That grief that they've been bottling up starts to swell, and eventually it will have to find some release. They’re each like a glass that’s filled to the brim with twenty years worth of emotions held just above the rim by surface tension. If you get at eye level, you can see the liquid wobbling and jiggling. There are moments where it seems like it will spill over, the first time they make love, at the “whore’s breakfast” the next morning, in the cellar of Madame Jeanne’s. But they manage to hold it together, until Laoghaire.

She’s the catalyst. When Claire learns that not only is Jamie married, but married to her nemesis, it finally spills over. When she tells Jamie she’s leaving, that’s the catalyst for him. Soon twenty years of bottled up tension, heartbreak and anger comes spewing out. It’s not necessarily rational. Claire even admits that just before Jamie comes back into the room. Still that doesn’t change the fact that they both have a lot of pent up feelings to vent.

Those feelings all come spilling out. As soon as Jamie puts his hands on Claire to stop her from leaving, they explode into a physical confrontation a little reminiscent of the infamous spanking scene in Outlander. Pretty soon they’re going at each other like the forces of Heaven and Hell in Book 6 of Paradise Lost. Only Jenny drenching them with water is enough to get them to stop.

══════════

**Task set:**
(a) According to the passage about Claire and Jamie, what finally gets the two of them to stop fighting?
(b) Retype the passage about Claire and Jamie from "Those feelings all" to "them to stop.".

Items listed in a dataset
══════════

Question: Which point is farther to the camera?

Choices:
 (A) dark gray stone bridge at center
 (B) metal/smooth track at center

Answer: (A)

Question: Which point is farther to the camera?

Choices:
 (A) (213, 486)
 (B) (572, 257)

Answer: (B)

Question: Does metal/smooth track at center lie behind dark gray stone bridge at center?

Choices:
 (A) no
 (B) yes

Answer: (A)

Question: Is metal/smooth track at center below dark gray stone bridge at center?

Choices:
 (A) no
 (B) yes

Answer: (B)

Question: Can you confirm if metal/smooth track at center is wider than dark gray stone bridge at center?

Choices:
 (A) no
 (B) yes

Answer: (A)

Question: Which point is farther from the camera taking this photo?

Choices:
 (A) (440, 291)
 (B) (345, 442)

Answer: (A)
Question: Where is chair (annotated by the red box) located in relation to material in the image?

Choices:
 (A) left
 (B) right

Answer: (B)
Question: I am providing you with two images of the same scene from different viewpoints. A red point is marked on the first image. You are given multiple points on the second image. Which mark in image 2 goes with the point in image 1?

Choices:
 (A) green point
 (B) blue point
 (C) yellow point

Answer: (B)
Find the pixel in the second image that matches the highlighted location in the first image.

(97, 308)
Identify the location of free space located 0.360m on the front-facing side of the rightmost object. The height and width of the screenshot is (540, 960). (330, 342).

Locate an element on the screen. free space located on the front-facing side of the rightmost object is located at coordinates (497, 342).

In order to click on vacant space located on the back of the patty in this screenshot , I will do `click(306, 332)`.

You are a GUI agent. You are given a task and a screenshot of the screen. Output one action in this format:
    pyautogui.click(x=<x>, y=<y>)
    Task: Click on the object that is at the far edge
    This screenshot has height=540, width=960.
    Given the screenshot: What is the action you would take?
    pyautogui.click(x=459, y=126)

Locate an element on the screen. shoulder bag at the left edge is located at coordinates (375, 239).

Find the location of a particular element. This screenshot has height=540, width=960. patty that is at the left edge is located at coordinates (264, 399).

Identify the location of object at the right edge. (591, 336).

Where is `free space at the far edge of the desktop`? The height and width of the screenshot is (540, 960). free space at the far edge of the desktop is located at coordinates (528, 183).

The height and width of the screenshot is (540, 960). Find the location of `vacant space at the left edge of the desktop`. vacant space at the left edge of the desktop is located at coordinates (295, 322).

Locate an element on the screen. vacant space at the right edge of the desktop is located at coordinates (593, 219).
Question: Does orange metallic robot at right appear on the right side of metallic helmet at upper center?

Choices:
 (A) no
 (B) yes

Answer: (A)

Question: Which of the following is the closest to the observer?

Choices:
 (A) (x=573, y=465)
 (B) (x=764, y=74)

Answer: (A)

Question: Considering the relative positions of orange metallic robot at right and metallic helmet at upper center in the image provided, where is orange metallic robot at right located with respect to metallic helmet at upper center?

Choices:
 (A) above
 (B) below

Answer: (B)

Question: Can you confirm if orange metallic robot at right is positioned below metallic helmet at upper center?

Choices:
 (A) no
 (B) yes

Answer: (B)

══════════

**Answers to this exercise:**
(a) Jenny drenching them with water.

(b)
Those feelings all come spilling out. As soon as Jamie puts his hands on Claire to stop her from leaving, they explode into a physical confrontation a little reminiscent of the infamous spanking scene in Outlander. Pretty soon they’re going at each other like the forces of Heaven and Hell in Book 6 of Paradise Lost. Only Jenny drenching them with water is enough to get them to stop.